┌──
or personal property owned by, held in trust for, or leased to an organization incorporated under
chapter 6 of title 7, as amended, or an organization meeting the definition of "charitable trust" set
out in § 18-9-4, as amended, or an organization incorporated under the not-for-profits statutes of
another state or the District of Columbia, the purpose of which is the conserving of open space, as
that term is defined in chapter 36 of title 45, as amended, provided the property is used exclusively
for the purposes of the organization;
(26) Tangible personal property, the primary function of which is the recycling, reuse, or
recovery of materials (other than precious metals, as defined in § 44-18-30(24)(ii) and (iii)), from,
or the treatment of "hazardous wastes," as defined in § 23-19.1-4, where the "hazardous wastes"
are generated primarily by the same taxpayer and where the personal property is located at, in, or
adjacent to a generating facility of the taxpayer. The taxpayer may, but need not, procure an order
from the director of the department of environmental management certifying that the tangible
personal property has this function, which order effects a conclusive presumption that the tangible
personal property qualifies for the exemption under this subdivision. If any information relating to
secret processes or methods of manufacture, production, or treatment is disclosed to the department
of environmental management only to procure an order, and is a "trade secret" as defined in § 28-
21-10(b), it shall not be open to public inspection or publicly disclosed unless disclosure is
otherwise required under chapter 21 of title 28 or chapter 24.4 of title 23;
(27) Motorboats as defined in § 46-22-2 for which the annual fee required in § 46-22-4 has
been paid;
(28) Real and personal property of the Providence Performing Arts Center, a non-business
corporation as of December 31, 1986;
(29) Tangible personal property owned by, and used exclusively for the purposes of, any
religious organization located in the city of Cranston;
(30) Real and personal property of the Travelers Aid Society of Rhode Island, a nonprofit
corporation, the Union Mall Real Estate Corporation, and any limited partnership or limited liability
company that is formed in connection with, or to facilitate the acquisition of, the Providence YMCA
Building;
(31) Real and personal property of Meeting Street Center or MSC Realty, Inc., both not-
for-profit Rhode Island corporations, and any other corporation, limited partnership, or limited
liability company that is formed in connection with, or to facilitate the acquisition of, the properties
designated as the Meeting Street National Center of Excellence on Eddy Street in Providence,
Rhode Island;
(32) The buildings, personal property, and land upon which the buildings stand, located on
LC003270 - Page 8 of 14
└──
What lines above contain the string "company"? Copy all of them.

## Answer to this exercise
company that is formed in connection with, or to facilitate the acquisition of, the Providence YMCA
liability company that is formed in connection with, or to facilitate the acquisition of, the properties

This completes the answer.